_Brief 1:_ According to the excerpt on James Fenimore Cooper, which book was the first of the Leatherstocking series?
_Brief 2:_ Continue the excerpt on James Fenimore Cooper's life and writings from its last sentence.

_Excerpt provided:_

3 Last years and legacy

       

4 Cooper’s writings

       

5 External links

       

Early life

       

Cooper was born at Burlington, New Jersey, on the 15th of September 1789. Reared in the wild country round Otsego Lake, New York, on the yet unsettled estates of his father William Cooper, a judge and member of Congress, he was sent to school at Albany and at New Haven, and entered Yale at fourteen, remaining for some time the youngest student on the rolls.

       

Three years afterwards he joined the United States Navy; but after making a voyage or two in a merchant vessel, to perfect himself in seamanship, and obtaining his lieutenancy, he married and resigned his commission (1811).

       

Literary career

       

James Fenimore Cooper statue

       

He settled in Westchester County, New York, the “Neutral Ground” of his earliest American romance, and produced anonymously (1820) his first book, Precaution, a novel of the fashionable school. This was followed (1821) by The Spy, which was very successful at the date of issue; The Pioneers (1823), the first of the Leatherstocking series; and The Pilot (1824), a bold and dashing sea-story. The next was Lionel Lincoln (1825), a feeble and unattractive work; and this was succeeded in 1826 by the famous Last of the Mohicans, a book that is often quoted as its author’s masterpiece. Quitting America for Europe he published at Paris The Prairie (1826), the best of his books in nearly all respects, and The Red Rover, (1828), by no means his worst.

_Stored rows:_
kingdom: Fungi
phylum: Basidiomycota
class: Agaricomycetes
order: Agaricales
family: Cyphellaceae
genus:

_Final result 1:_ The Pioneers (1823)

_Final result 2:_
       

At this period the unequal and uncertain talent of Cooper would seem to have been at its best. These excellent novels were, however, succeeded by one very inferior, The Wept of Wish-ton-Wish (1829); by The Notions of a Travelling Bachelor (1828); and by The Waterwitch (1830), one of his many sea-stories. In 1830 he entered the lists as a party writer, defending in a series of letters to the National, a Parisian journal, the United States against a string of charges brought against them by the Revue Britannique; and for the rest of his life he continued skirmishing in print, sometimes for the national interest, sometimes for that of the individual, and not infrequently for both at once.

       

This opportunity of making a political confession of faith appears not only to have fortified him in his own convictions, but to have inspired him with the idea of imposing them on the public through the medium of his art. His next three novels, The Bravo (1831), The Heidenmaue (1832) and The Headsman: or the Abbaye of Vigneron (1833), were designed to exalt the people at the expense of the aristocracy. All were widely read on both sides of the Atlantic.

       

James Fenimore Cooper portrait by F.O.C. Darley

       

In 1833 Cooper returned to America, and immediately published A Letter to my Countrymen, in which he gave his own version of the controversy he had been engaged in, and passed some sharp censure on his compatriots for their share in it. This attack he followed up with The Monikins (1835) and The American Democrat (1835); with several sets of notes on his travels and experiences in Europe, among which may be remarked his England (1837), in. three volumes, a burst of vanity and illtemper; and with Homeward Bound, and Home as Found (1838), noticeable as containing a highly idealized portrait of himself.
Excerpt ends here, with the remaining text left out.